The process for inferencing a predicted penguin class using this network is:

  1. The feature vector for a penguin observation is fed into the input layer of the neural network, which consists of a neuron for each x value. In this example, the following x vector is used as the input: [37.3, 16.8, 19.2, 30.0]
  2. The functions for the first layer of neurons each calculate a weighted sum by combining the x value and w weight, and pass it to an activation function that determines if it meets the threshold to be passed on to the next layer.
  3. Each neuron in a layer is connected to all of the neurons in the next layer (an architecture sometimes called a fully connected network) so the results of each layer are fed forward through the network until they reach the output layer.
  4. The output layer produces a vector of values; in this case, using a softmax or similar function to calculate the probability distribution for the three possible classes of penguin. In this example, the output vector is: [0.2, 0.7, 0.1]
  5. The elements of the vector represent the probabilities for classes 0, 1, and 2. The second value is the highest, so the model predicts that the species of the penguin is 1 (Gentoo).

How does a neural network learn?

The weights in a neural network are central to how it calculates predicted values for labels. During the training process, the model learns the weights that will result in the most accurate predictions. Let's explore the training process in a little more detail to understand how this learning takes place.

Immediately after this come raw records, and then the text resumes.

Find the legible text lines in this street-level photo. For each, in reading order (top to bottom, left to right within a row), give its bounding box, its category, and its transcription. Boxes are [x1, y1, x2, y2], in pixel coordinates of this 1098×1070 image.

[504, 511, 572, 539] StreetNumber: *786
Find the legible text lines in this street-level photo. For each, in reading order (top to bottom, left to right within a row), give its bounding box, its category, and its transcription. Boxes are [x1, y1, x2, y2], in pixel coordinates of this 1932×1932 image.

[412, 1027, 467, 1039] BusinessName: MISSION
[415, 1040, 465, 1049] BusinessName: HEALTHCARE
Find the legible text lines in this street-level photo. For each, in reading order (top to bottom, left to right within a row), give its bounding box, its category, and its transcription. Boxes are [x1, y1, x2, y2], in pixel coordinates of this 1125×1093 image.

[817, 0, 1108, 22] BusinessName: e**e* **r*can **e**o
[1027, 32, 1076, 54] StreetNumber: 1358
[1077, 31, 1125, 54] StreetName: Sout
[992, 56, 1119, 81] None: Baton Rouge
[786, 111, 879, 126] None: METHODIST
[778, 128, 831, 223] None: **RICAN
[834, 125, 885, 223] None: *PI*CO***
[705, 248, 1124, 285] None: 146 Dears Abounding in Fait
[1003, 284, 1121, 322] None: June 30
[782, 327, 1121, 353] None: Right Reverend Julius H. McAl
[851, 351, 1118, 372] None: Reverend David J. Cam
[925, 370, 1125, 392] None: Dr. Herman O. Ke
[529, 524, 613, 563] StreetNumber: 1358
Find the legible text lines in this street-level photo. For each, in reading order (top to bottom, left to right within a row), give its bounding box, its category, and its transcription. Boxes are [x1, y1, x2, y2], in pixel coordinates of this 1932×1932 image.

Diagram of a neural network being trained, evaluated, and optimized.

  1. The training and validation datasets are defined, and the training features are fed into the input layer.
  2. The neurons in each layer of the network apply their weights (which are initially assigned randomly) and feed the data through the network.
  3. The output layer produces a vector containing the calculated values for ŷ. For example, an output for a penguin class prediction might be [0.3. 0.1. 0.6].
  4. A loss function is used to compare the predicted ŷ values to the known y values and aggregate the difference (which is known as the loss). For example, if the known class for the case that returned the output in the previous step is Chinstrap, then the y value should be [0.0, 0.0, 1.0]. The absolute difference between this and the ŷ vector is [0.3, 0.1, 0.4]. In reality, the loss function calculates the aggregate variance for multiple cases and summarizes it as a single loss value.
  5. Since the entire network is essentially one large nested function, an optimization function can use differential calculus to evaluate the influence of each weight in the network on the loss, and determine how they could be adjusted (up or down) to reduce the amount of overall loss. The specific optimization technique can vary, but usually involves a gradient descent approach in which each weight is increased or decreased to minimize the loss.
  6. The changes to the weights are backpropagated to the layers in the network, replacing the previously used values.
  7. The process is repeated over multiple iterations (known as epochs) until the loss is minimized and the model predicts acceptably accurately.


While it's easier to think of each case in the training data being passed through the network one at a time, in reality the data is batched into matrices and processed using linear algebraic calculations. For this reason, neural network training is best performed on computers with graphical processing units (GPUs) that are optimized for vector and matrix manipulation.